* ACTIVITY
In the supplied text on drug screening for heart arrhythmias, which journal published the study on the computational cardiotoxicity drug screening pipeline?

* SUPPLIED TEXT
According to the Cleveland Clinic, the heart's bioelectrical system goes haywire during arrest. The malfunction can send heartbeats racing out of control, cutting off blood to the body and brain. This differs from a heart attack, which is caused by a blockage of the heart's arteries. The leading risk factors for sudden cardiac arrest are a past attack and the presence of disease. Another risk factor is the side effects from medications, which can cause deadly arrhythmias.

Using supercomputers, scientists have developed for the first time a way to screen drugs through their chemical structures for induced arrhythmias.

“What we set out to do was to try to solve that problem by building a computer-based pipeline for screening,” said Colleen Clancy, a professor in the Department of Physiology and Membrane Biology and the Department of Pharmacology at the UC Davis School of Medicine. Clancy co-authored a study on the computational cardiotoxicity drug screening pipeline in the journal Circulation Research in April 2020.

“The major novelty of the pipeline is that we found a way to connect the atomistic scale to higher level function scales, like protein function, cell function, and in our simulated tissue-level models we can calculate the spatial and temporal gradients of electrical activity in those simulated pieces of tissue,” Clancy said. “That is an approximation of the electrocardiogram that's measured in the clinic. We can do a direct comparison between the electrocardiogram in the simulated tissue, and electrocardiograms from patients that have taken those drugs.”

(Collected data)
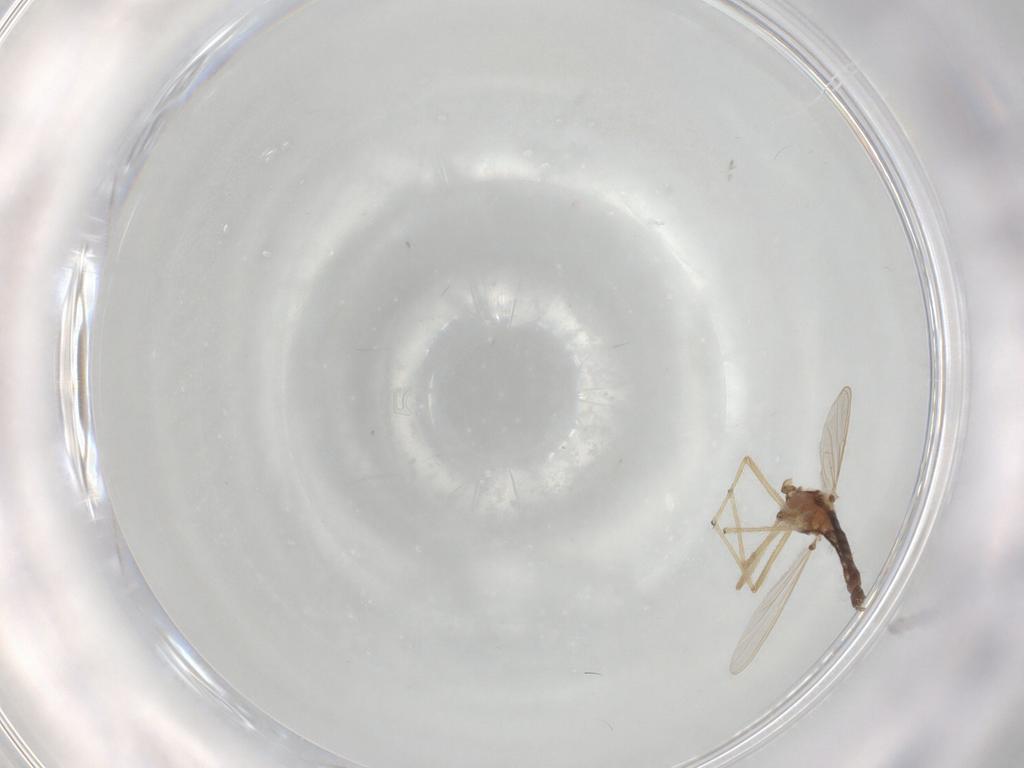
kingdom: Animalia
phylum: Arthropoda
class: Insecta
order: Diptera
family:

--

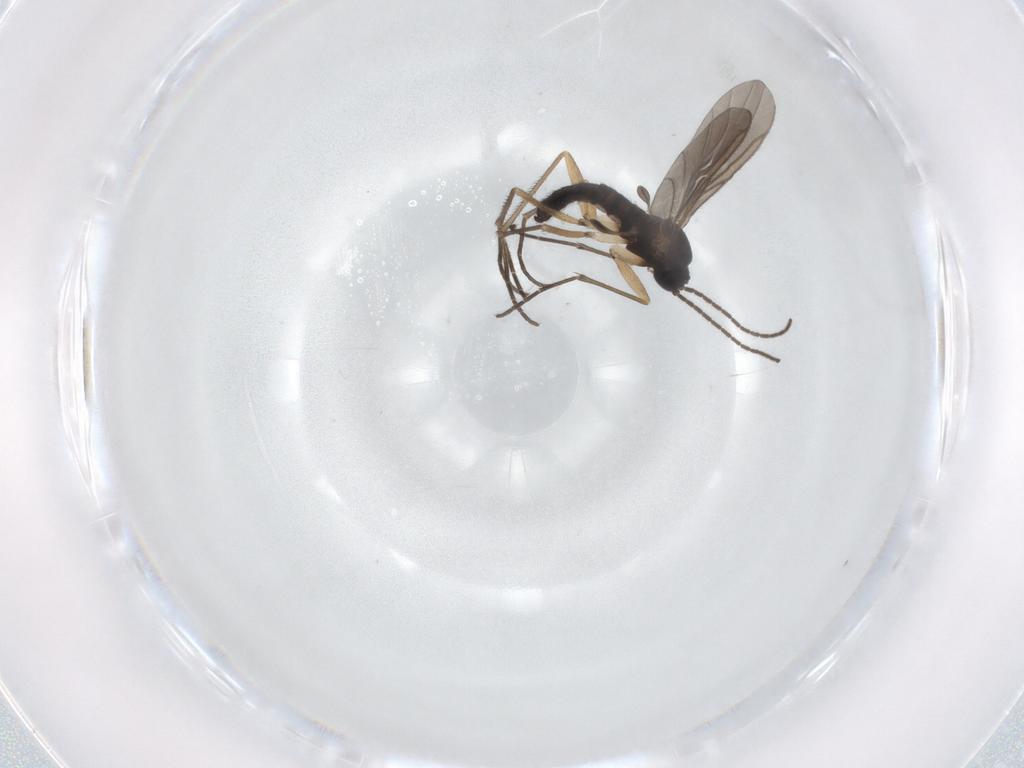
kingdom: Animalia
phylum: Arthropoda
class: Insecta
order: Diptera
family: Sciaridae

---

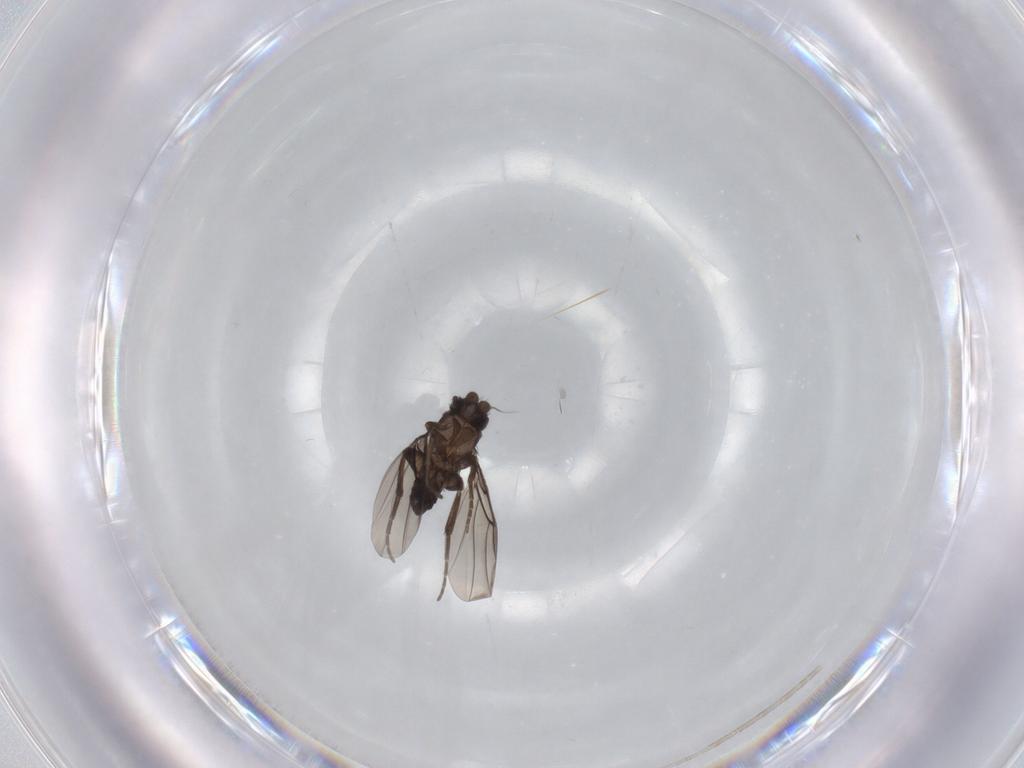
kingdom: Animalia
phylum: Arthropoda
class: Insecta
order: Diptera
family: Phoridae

* RESPONSE BELOW
Circulation Research, in April 2020.